Psychologie der Betäubung.


„Kant hat eine Abhandlung über die lebendigen Kräfte geschrieben; ich aber möchte eine Nänie und Threnodie über dieselben schreiben, weil ihr überaus häufiger Gebrauch, im Klopfen, Hämmern und Rammeln mir mein Leben hindurch zur täglichen Pein gemacht hat.

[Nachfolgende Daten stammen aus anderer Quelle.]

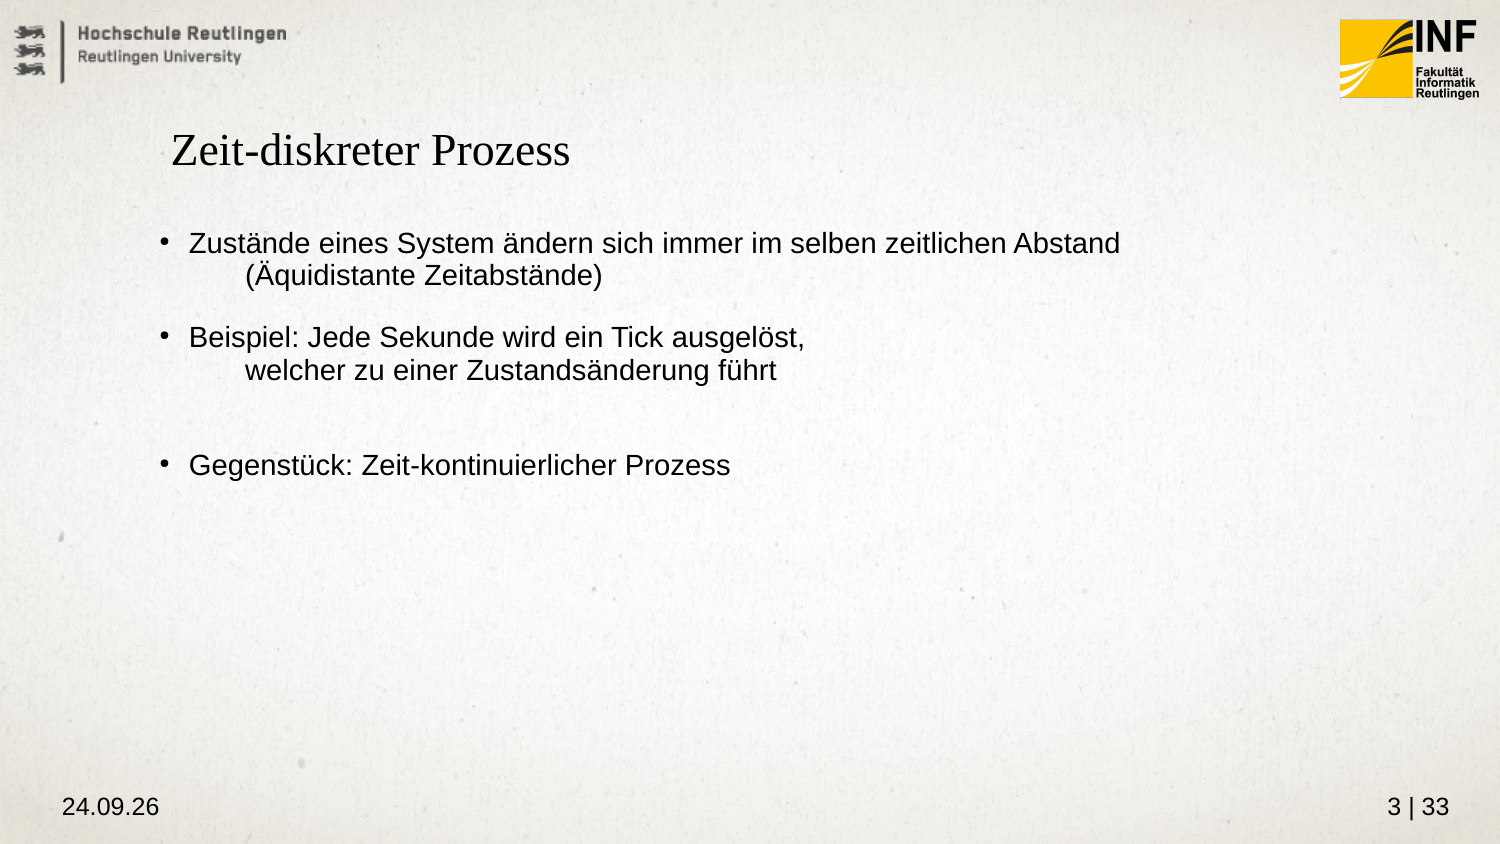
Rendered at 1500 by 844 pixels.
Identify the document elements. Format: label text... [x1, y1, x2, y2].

title Zeit-diskreter Prozess [159, 106, 1341, 188]
list Zustände eines System ändern sich immer im selben zeitlichen Abstand (Äquidistante Zeitabstände) Beispiel: Jede Sekunde wird ein Tick ausgelöst, welcher zu einer Zustandsänderung führt Gegenstück: Zeit-kontinuierlicher Prozess [159, 225, 1341, 731]
picture [0, 0, 1500, 844]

Allerdings gibt es Leute, ja recht viele, die hierüber lächeln, weil sie unempfindlich gegen Geräusch sind: es sind jedoch eben die, welche auch unempfindlich gegen Gründe, gegen Gedanken, gegen Dichtungen und Kunstwerke, kurz gegen geistige Eindrücke jeder Art sind: denn es liegt an der zähen Beschaffenheit und handfesten Textur ihrer Gehirnmasse.”
Schopenhauer.

Ungeheuerliche Unruhe, grauenhafte Lautheit lastet auf allem Erdenleben. Um sie in ihrer letzten Tiefe zu verstehen, ist es notwendig, zunächst zu zwei fundamentalen Seelenmächten hinabzusteigen, die an allen Gebilden der Menschenkultur weben und in allen Erscheinungen menschlicher Wirtschaft lebendig sind. –

Einmal schlummert in unserem Geschlechte die Neigung, das Leben zu immer höherer Geistigkeit emporzutreiben! Der Mensch strebt zum „Bewusstsein”. Über das dunkle Chaos seiner rastlosen Begierden und primitiven Leidenschaften wirft er das formende Netz vernünftiger Disziplin. Er gestaltet das Leben „rationell”. Er militarisiert und uniformiert es. Er bändigt und bindet es in „Vernunft”. – Dem aber widerstrebt eine zweite, ganz anders gerichtete und doch ebenso unausrottbare Seelenneigung: Das Bedürfnis nach Bewusstlosigkeit und Vergessen, unser Hang zu alle Dem, was das bewusste Wissen betäubt oder verdunkelt. Dieser Zug zum „Subjektiven” oder „Irrationalen” spricht sich gleichfalls in tausenderlei Gestaltungen der Wirtschaft aus. – So wie kein animalisches Lebewesen sich dauernd auf der Höhe bewusster Wachsamkeit, in schlafloser Gewecktheit zu erhalten vermag, keines den Wechsel von Nacht und Tag und den Wechsel zwischen Selbstbewusstheit und vegetativer Erneuerung im Schlafe entbehren kann,

Empfohlene Zitierweise:
Theodor Lessing: Der Lärm. J. F. Bergmann, Wiesbaden 1908, Seite 3. Digitale Volltext-Ausgabe bei Wikisource, URL: https://de.wikisource.org/w/index.php?title=Seite:Der_L%C3%A4rm.pdf/6&oldid=- (Version vom 31.7.2018)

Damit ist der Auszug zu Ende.